BOB: You were kind of pre-radicalized for the convenience of whoever was trying to recruit you. But they didn't quite succeed. What happened?
Creator of Abdullah X: The same thing desperately hoping happens to a lot of young people around the world who are at the moment typing strange things into Google search engine like 'how to go to Syria for jihad.' What happened to me was I saw through the motives, the legitimacy of the authority of the leaders of these groups. I saw that they were willing to send other people children off to death while they sit comfortably and survey these things from the rear. Secondly, was that I had to offset some of the vitriolic rhetoric, the hate and the anger that literalism and Islamism often espouses by finally coming to terms what does Islam say about things like the treatment of non-Muslims and Muslims. What does Islam say about my relationship as a British Muslim living in a secular country that is run by democracy. What rights do I have. What obligations do I have. Is it really as simple as saying there is no manmade law that I can accept unless we impose God's law physically and potentially violently we can never rest. Is it all as simple as this narrative. And obviously after 1400 years of development, it's not that simple. And the last thing that happened as a result of that journey of critical questioning was that I finally managed to come to turn with my own sense of identity, my own sense of belonging, my own sense of loyalty and duty. What I didn't believe in any more was just this narrative and what this narrative was making people do.
BOB: Unlike, let's say, Catholicism, where the Pope represents a central authority, there is no central theological authority in Islam. Is there any way for a third party to fill that yawning gap of authoritative interpretation to undermine these perversions of Islamic law at the source?
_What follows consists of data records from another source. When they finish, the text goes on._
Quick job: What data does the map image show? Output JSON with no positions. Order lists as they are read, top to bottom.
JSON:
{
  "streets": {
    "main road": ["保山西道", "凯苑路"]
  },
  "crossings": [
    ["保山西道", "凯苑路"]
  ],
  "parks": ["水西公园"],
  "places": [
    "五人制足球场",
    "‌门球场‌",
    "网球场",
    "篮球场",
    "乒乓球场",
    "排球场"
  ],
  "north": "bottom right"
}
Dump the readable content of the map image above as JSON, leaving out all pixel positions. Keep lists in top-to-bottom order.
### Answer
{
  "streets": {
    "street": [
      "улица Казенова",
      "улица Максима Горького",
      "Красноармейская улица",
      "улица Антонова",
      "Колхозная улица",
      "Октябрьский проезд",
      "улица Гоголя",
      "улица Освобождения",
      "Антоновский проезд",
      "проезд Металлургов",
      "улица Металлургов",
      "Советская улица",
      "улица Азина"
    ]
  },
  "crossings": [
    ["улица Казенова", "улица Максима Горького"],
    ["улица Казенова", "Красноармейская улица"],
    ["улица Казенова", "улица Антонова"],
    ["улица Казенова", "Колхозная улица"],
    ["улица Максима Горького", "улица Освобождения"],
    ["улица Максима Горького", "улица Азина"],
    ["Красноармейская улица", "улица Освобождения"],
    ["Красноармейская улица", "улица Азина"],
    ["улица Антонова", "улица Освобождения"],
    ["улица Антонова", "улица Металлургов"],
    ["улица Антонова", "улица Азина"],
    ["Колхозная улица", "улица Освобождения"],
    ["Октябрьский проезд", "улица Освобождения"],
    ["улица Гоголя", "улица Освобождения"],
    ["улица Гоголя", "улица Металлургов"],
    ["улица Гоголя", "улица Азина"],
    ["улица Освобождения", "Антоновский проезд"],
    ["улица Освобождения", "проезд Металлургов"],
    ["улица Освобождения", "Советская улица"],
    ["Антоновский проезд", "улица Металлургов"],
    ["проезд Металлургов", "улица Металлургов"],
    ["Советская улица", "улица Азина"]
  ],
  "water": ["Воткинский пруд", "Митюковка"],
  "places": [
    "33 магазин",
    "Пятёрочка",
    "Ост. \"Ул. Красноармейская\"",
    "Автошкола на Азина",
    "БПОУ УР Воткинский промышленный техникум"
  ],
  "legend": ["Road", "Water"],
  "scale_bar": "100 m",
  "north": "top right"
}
Creator of Abdullah X: For many years now, there have been amazing efforts by mainstream Muslim organizations, individuals, imams and clerics, to make sure that Muslim communities themselves are resilient, they understand what Islam's core message is, and they understand how to live in non-Muslim societies, for example. The biggest problem we have when we talk about who speaks for Islam, it is often Western media's almost now Islamophobic diatribe that does not highlight the grassroots efforts of mainstream, law-abiding Muslim communities and those in authority over them. It doesn't highlight that work. And even in the United States there are incredible efforts at the community level always going on. It's just that for some reason we like to show the monsters. And that's why Abdullah X was born.
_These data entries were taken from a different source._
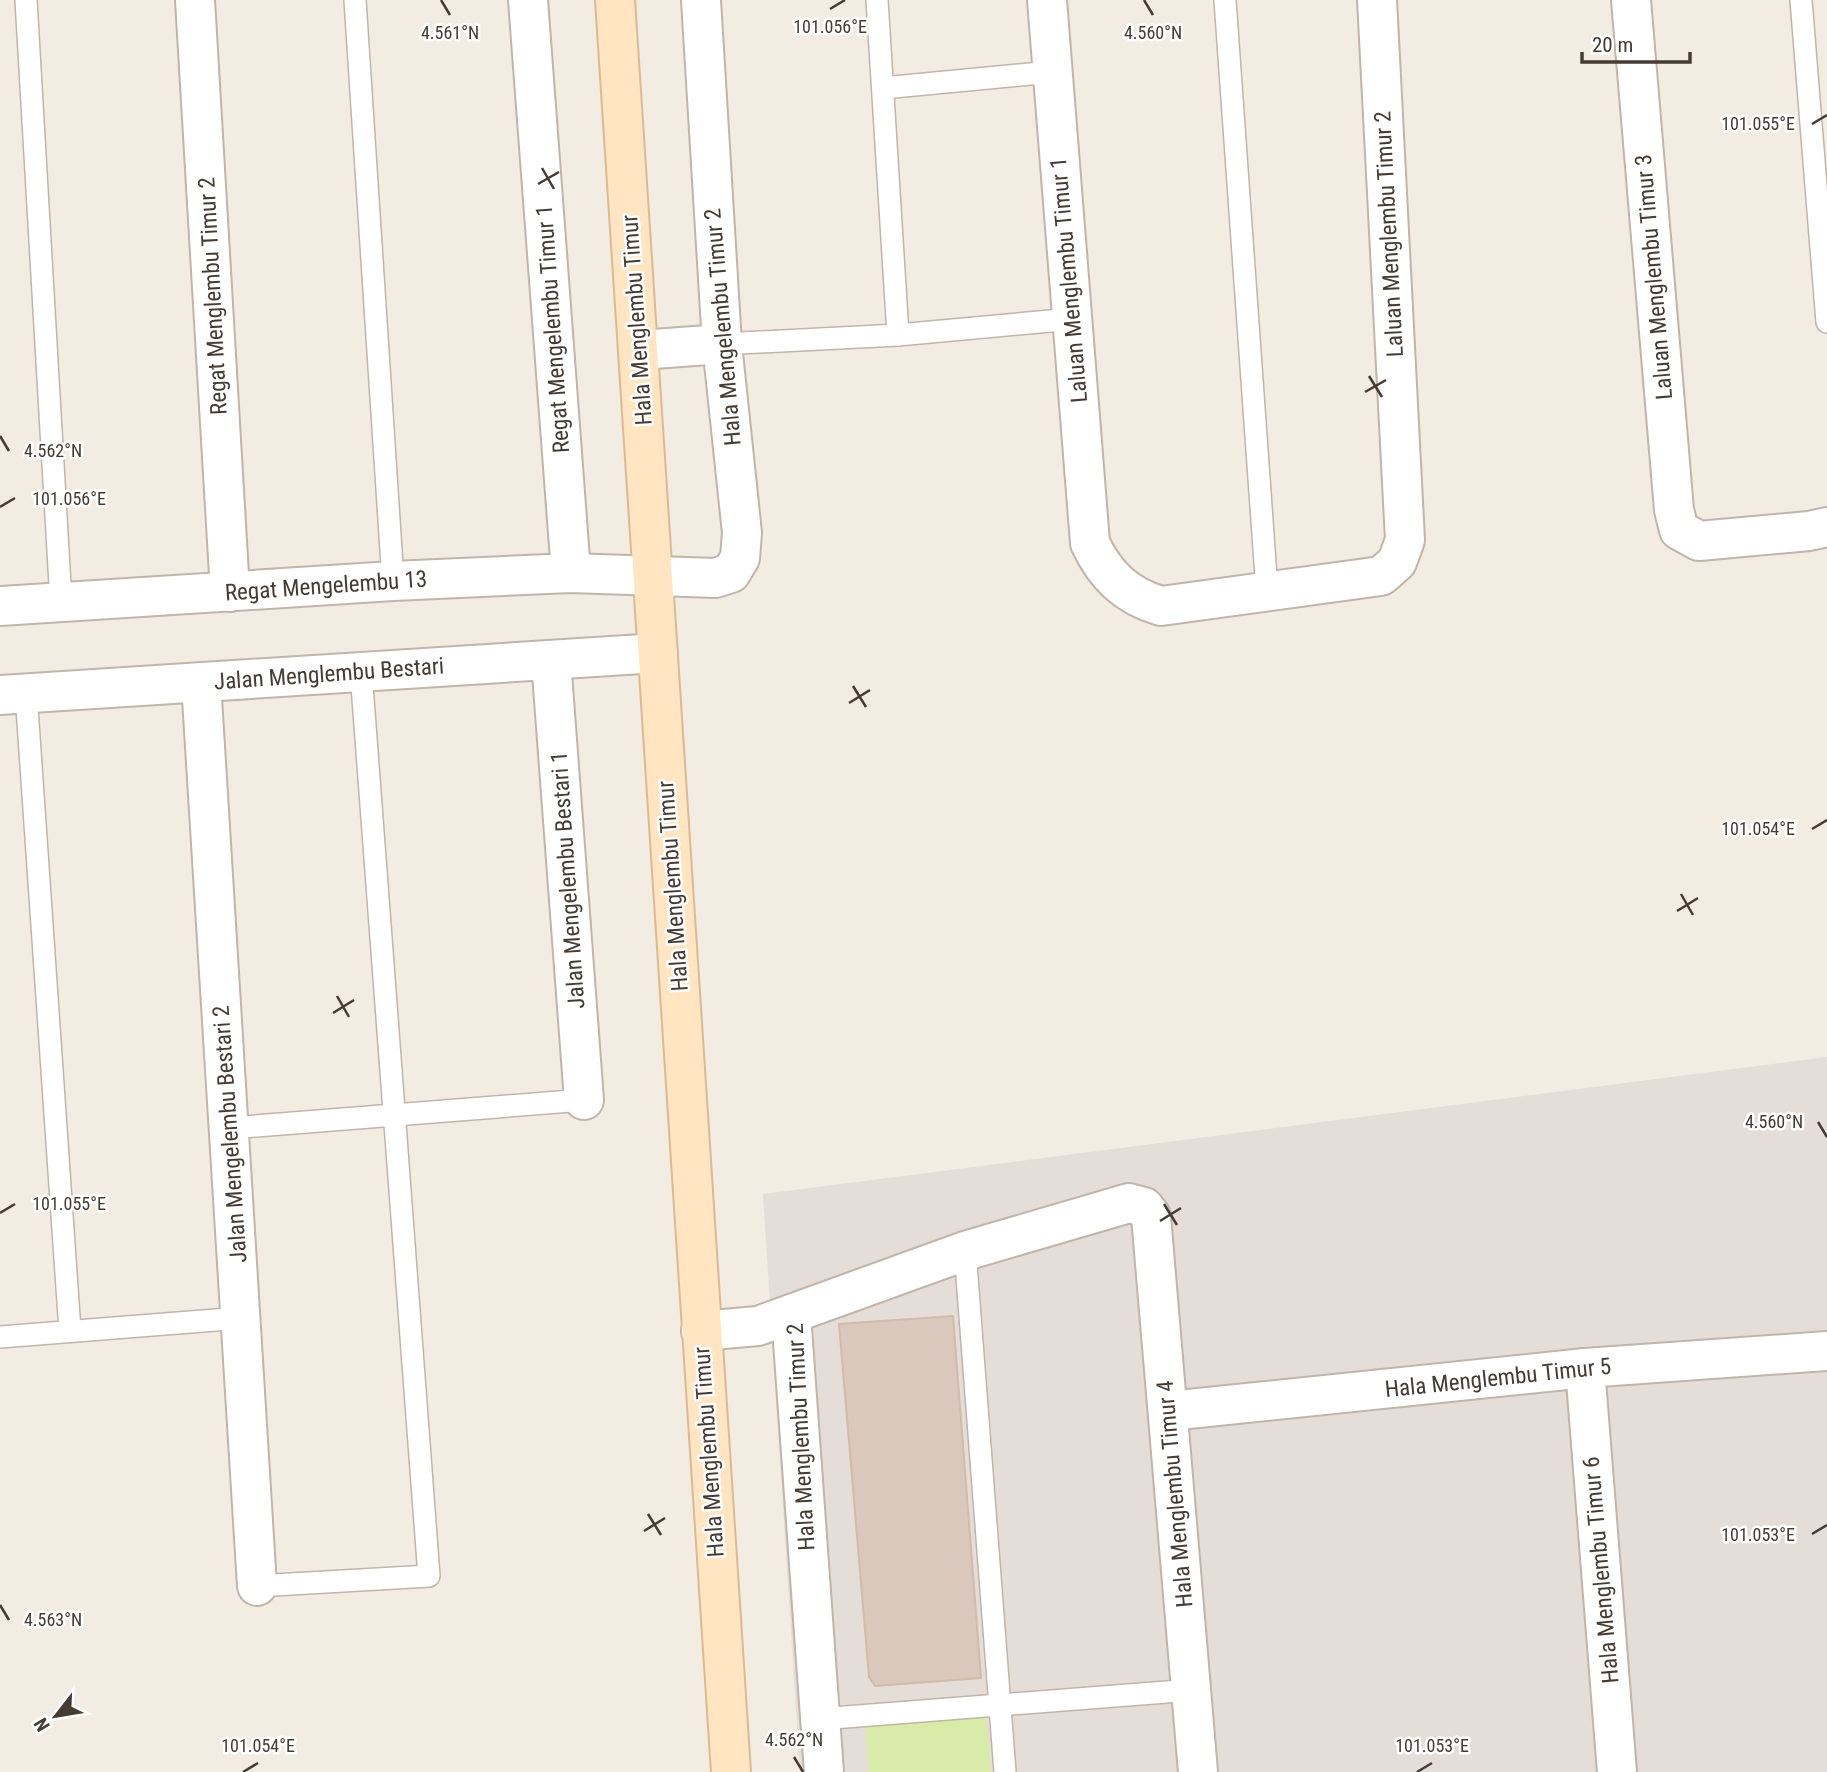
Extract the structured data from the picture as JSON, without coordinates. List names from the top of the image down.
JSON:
{
  "streets": {
    "street": [
      "Laluan Menglembu Timur 2",
      "Laluan Menglembu Timur 3",
      "Laluan Menglembu Timur 1",
      "Regat Menglembu Timur 2",
      "Hala Menglembu Timur",
      "Hala Mengelembu Timur 2",
      "Regat Mengelembu Timur 1",
      "Regat Mengelembu 13",
      "Jalan Menglembu Bestari",
      "Jalan Mengelembu Bestari 1",
      "Jalan Mengelembu Bestari 2",
      "Hala Menglembu Timur 5",
      "Hala Menglembu Timur 2",
      "Hala Menglembu Timur 4",
      "Hala Menglembu Timur 6"
    ]
  },
  "crossings": [
    ["Laluan Menglembu Timur 2", "Laluan Menglembu Timur 1"],
    ["Regat Menglembu Timur 2", "Regat Mengelembu 13"],
    ["Hala Menglembu Timur", "Hala Mengelembu Timur 2"],
    ["Hala Menglembu Timur", "Regat Mengelembu 13"],
    ["Hala Menglembu Timur", "Jalan Menglembu Bestari"],
    ["Hala Mengelembu Timur 2", "Regat Mengelembu 13"],
    ["Regat Mengelembu Timur 1", "Regat Mengelembu 13"],
    ["Jalan Menglembu Bestari", "Jalan Mengelembu Bestari 1"],
    ["Jalan Menglembu Bestari", "Jalan Mengelembu Bestari 2"],
    ["Hala Menglembu Timur 5", "Hala Menglembu Timur 4"],
    ["Hala Menglembu Timur 5", "Hala Menglembu Timur 6"],
    ["Hala Menglembu Timur 2", "Hala Menglembu Timur 4"]
  ],
  "scale_bar": "20 m",
  "north": "bottom left",
  "coordinates": [
    "101.056°E",
    "4.561°N",
    "4.560°N",
    "101.055°E",
    "4.562°N",
    "101.054°E",
    "101.053°E",
    "4.563°N"
  ]
}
BOB: I must ask. Are you funded directly or indirectly with I don't know MI6 or any UK agency?
Creator of Abdullah X: Abdullah X is a self-funded project of myself and a few like-minded people. I'd like it to remain that way. Abdullah X is a brother, Bob, who's just had some interesting experiences and what he's trying to do is he wants to show people that listen -- whether you're a US solider or whether you're out there in Racca somewhere or on the border between Syria and Iraq. You know, you need to think twice sometime about your motives. What your intentions are. And who you really think you're doing this for. Abdullah X is a citizen of the world. God willing, he's not trying to toe any particular line. He's saying that at the end of the day, if a Muslim believes that a Muslim's life is governed by sanctity then the prophetic position is also that a non-Muslims is governed by the same sanctity as well.
BOB: Ahmed, thank you very much.
Creator of Abdullah X: Thank you very much, Bob.
BOB: Ahmed -- whose actual name is something else -- is the creator of Abdullah X an anti-extremist cartoon series. We will link to it on our website.